Mixed Receptive Fields Augmented YOLO with Multi-Path Spatial Pyramid Pooling for Steel Surface Defect Detection

Sensors (Basel). 2023 May 27;23(11):5114. doi: 10.3390/s23115114.

Abstract

Aiming at the problems of low detection efficiency and poor detection accuracy caused by texture feature interference and dramatic changes in the scale of defect on steel surfaces, an improved YOLOv5s model is proposed. In this study, we propose a novel re-parameterized large kernel C3 module, which enables the model to obtain a larger effective receptive field and improve the ability of feature extraction under complex texture interference. Moreover, we construct a feature fusion structure with a multi-path spatial pyramid pooling module to adapt to the scale variation of steel surface defects.

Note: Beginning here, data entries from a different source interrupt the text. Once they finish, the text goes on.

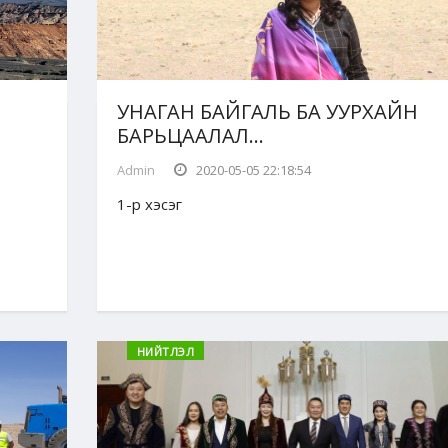
УНАГАН БАЙГАЛЬ БА УУРХАЙН
БАРЬЦААЛАЛ...
Admin
2020-05-05 22:18:54
1-р хэсэг
НИЙТЛЭЛ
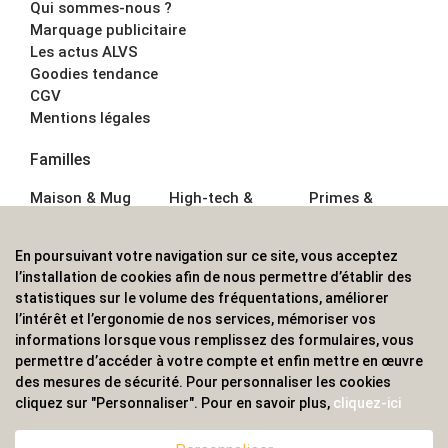
Qui sommes-nous ?
Marquage publicitaire
Les actus ALVS
Goodies tendance
CGV
Mentions légales
Familles
Maison & Mug
High-tech &
Primes &
Auto &
Multimédia
Goodies
Outillage
Parapluies
Alimentation &
En poursuivant votre navigation sur ce site, vous acceptez
Écriture
Sport &
Boisson
l’installation de cookies afin de nous permettre d’établir des
Bagagerie sacs
Outdoor
Textile &
statistiques sur le volume des fréquentations, améliorer
Enfant
Casquette
l’intérêt et l’ergonomie de nos services, mémoriser vos
Accessoires de
informations lorsque vous remplissez des formulaires, vous
bureau
permettre d’accéder à votre compte et enfin mettre en œuvre
ALVS, fournisseur d'objets publicitaires, pour les
des mesures de sécurité. Pour personnaliser les cookies
cliquez sur "Personnaliser". Pour en savoir plus,
cliquez-ici
professionnels. Une implantation nationale, une
couverture internationale.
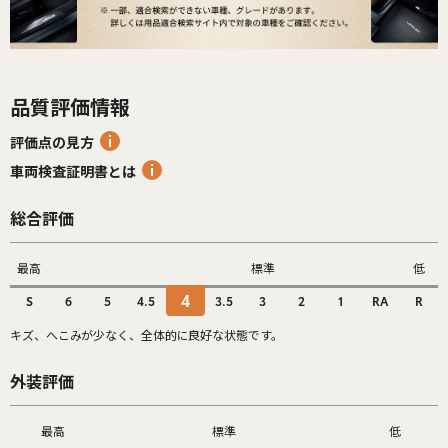
品質評価情報
評価点の見方
車両検査証明書とは
総合評価
最高
標準
低
4
S
6
5
4.5
3.5
3
2
1
RA
R
キズ、へこみが少なく、全体的に良好な状態です。
外装評価
最高
標準
低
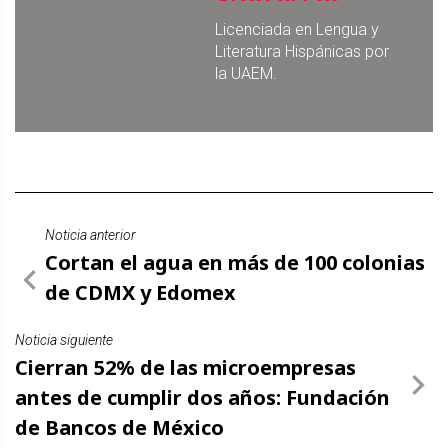
Licenciada en Lengua y
Literatura Hispánicas por
la UAEM.
Noticia anterior
Cortan el agua en más de 100 colonias
de CDMX y Edomex
Noticia siguiente
Cierran 52% de las microempresas
antes de cumplir dos años: Fundación
de Bancos de México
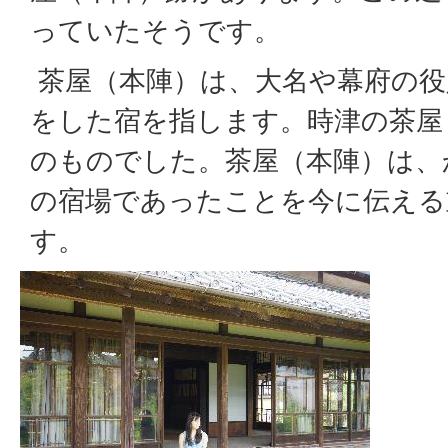
っていたそうです。
茶屋（本陣）は、大名や幕府の役
をした宿を指します。時津の茶屋
のものでした。茶屋（本陣）は、
の宿場であったことを今に伝える
す。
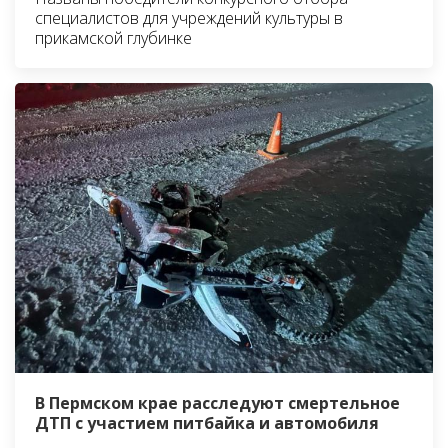
специалистов для учреждений культуры в
прикамской глубинке
В Пермском крае расследуют смертельное
ДТП с участием питбайка и автомобиля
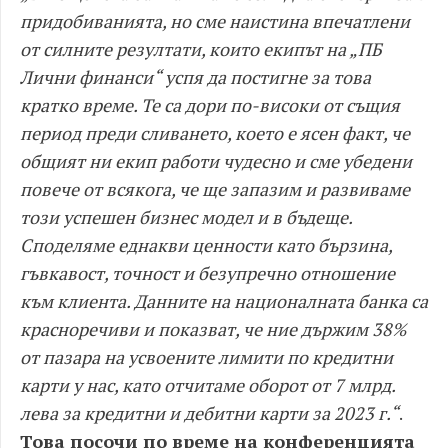
придобиванията, но сме наистина впечатлени
от силните резултати, които екипът на „ПБ
Лични финанси“ успя да постигне за това
кратко време. Те са дори по-високи от същия
период преди сливането, което е ясен факт, че
общият ни екип работи чудесно и сме убедени
повече от всякога, че ще запазим и развиваме
този успешен бизнес модел и в бъдеще.
Споделяме еднакви ценности като бързина,
гъвкавост, точност и безупречно отношение
към клиента. Данните на националната банка са
красноречиви и показват, че ние държим 38%
от пазара на усвоените лимити по кредитни
карти у нас, като отчитаме оборот от 7 млрд.
лева за кредитни и дебитни карти за 2023 г.“
.
Това посочи по време на конференцията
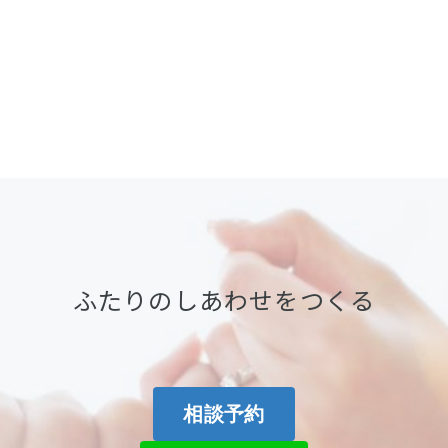
ふたりのしあわせをつくる
相談予約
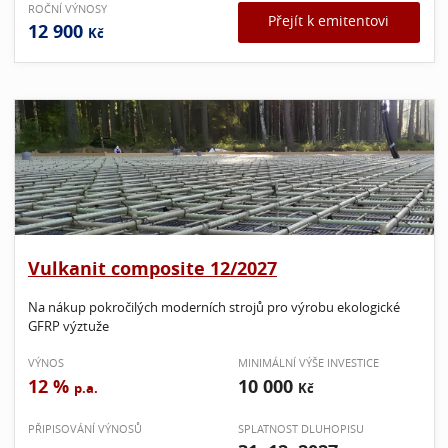
ROČNÍ VÝNOSY
Přejít k emitentovi
12 900
Kč
Vulkanit composite 12/2027
Na nákup pokročilých moderních strojů pro výrobu ekologické
GFRP výztuže
VÝNOS
MINIMÁLNÍ VÝŠE INVESTICE
12 %
10 000
p.a.
Kč
PŘIPISOVÁNÍ VÝNOSŮ
SPLATNOST DLUHOPISU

Finally, we propose a training strategy that applies different kernel sizes for feature maps of different scales so that the receptive field of the model can adapt to the scale changes of the feature maps to the greatest extent. The experiment on the NEU-DET dataset shows that our model improved the detection accuracy of crazing and rolled in-scale, which contain a large number of weak texture features and are densely distributed by 14.4% and 11.1%, respectively. Additionally, the detection accuracy of inclusion and scratched defects with prominent scale changes and significant shape features was improved by 10.5% and 6.6%, respectively. Meanwhile, the mean average precision value reaches 76.8%, compared with the YOLOv5s and YOLOv8s, which increased by 8.6% and 3.7%, respectively.

Keywords: YOLOv5s; mixed receptive fields; multi-path spatial pyramid pooling; re-parameterized conv; steel surface defect detection.